Title: Re: Earthquake Insurance in the SF Bay Area
Post by: Another Reader on July 15, 2012, 06:24:36 PM
The CEA, or California Earthquake Authority, is a state-sponsored pooled risk entity that was started after commercial carriers pulled out of the earthquake insurance market in California.  I'm always suspicious when a government entity is created to take over a product that commercial entities decided was unprofitable, and the claims-paying ability of the CEA in a catastrophic earthquake has been questioned since it was created.  I had no idea any commercial carriers would underwrite earthquake policies here until "iwannaretire" mentioned Geovera.

The cost of the insurance is location-dependent, similar to flood and fire insurance.  My homeowner's policy assumes a replacement cost of around $267 per square foot.  No marble bathrooms or granite countertops included at this level, just a mid-range tract house.  The CEA policy uses the replacement cost in the underlying homeowner's policy.  The policy cost for the standard CEA policy with a 15 percent deductible (what I think you call excess) is $1,131.  That's about 0.17 percent of what State Farm calculated as replacement cost. 

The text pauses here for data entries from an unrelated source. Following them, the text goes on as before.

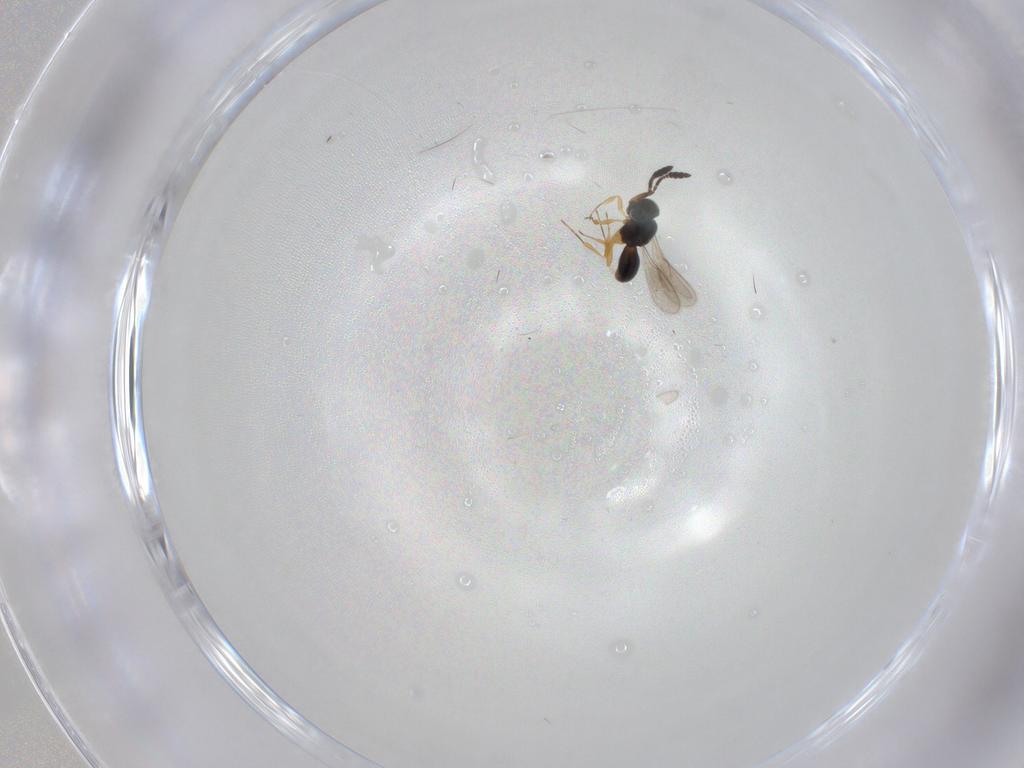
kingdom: Animalia
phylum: Arthropoda
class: Insecta
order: Hymenoptera
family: Scelionidae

The standard policy for my house has a deductible of approximately $100,000.  My house was built in 1989, so the wood frame structure is bolted to the concrete perimeter foundation and there are no cripple walls.  In a major earthquake, I would expect to lose both masonry fireplaces and suffer additional damage to the structure as the result of their collapse.  Broken windows, sheet rock damage, and possible plumbing and gas leaks may occur.  As an aside, if the house is structurally sound after the earthquake but burns down because of an accidental gas fire, the loss is supposedly covered by the fire insurance.

Even with a massive increase in contractor prices after a major quake (I saw a lot of shortages and price gouging locally after the Oakland Hills fire in 1991 and I experienced it in Arizona replacing a roof that was damaged in a widespread hail storm), it would be tough to spend much more than $100,000 fixing these items and the extra cost would probably be worth self-insuring given the high deductible.  My bet is the government would suddenly be in the low cost construction loan business after the event, and I would take advantage if it were offered. 

The insurance available is not really for the major quake, it's for the catastrophic quake that badly damages or destroys the structure.  The 8.5 magnitude quake on the San Andreas fault we know is coming some time in the next 50 years or some nasty seismic wave amplification from a lesser but shallower quake on the San Andreas or Hayward fault.  Paying $1,131 annually for a promised pay out if the structure is badly damaged or destroyed is what I'm really debating.

Title: Re: Earthquake Insurance in the SF Bay Area
Post by: sol on July 15, 2012, 10:55:43 PM
As has been pointed out here before, the fundamental business model of all insurance companies is to charge more in premiums than they pay out in claims, and pocket the difference.  They hire a bunch of very smart people to run the numbers on the risks, figure out what they expect to have to pay, and then charge more than that so they can build a fancy headquarters building and print fancy letterhead.

From this perspective, insurance is always a losing investment in the long run.  In the short run, though, I can see it having value for people who don't have enough money to cover their losses any other way.  Consider it akin to taking out a loan; you know you're going to have to pay back more money than you got out, but that might be worth it if you need the money up front.  An insurance policy is just a reverse loan, you make the payments up front and (over a long enough time scale) you will get a lesser amount of money back. 

If your house is your only asset and you'd be wiped out without it, then you might sleep better if it's insured.  Just keep in mind that you're getting less protection than you're paying for, so this decision is hurting your financial goals.  Unless you think you know something about earthquake risks that the insurance company doesn't.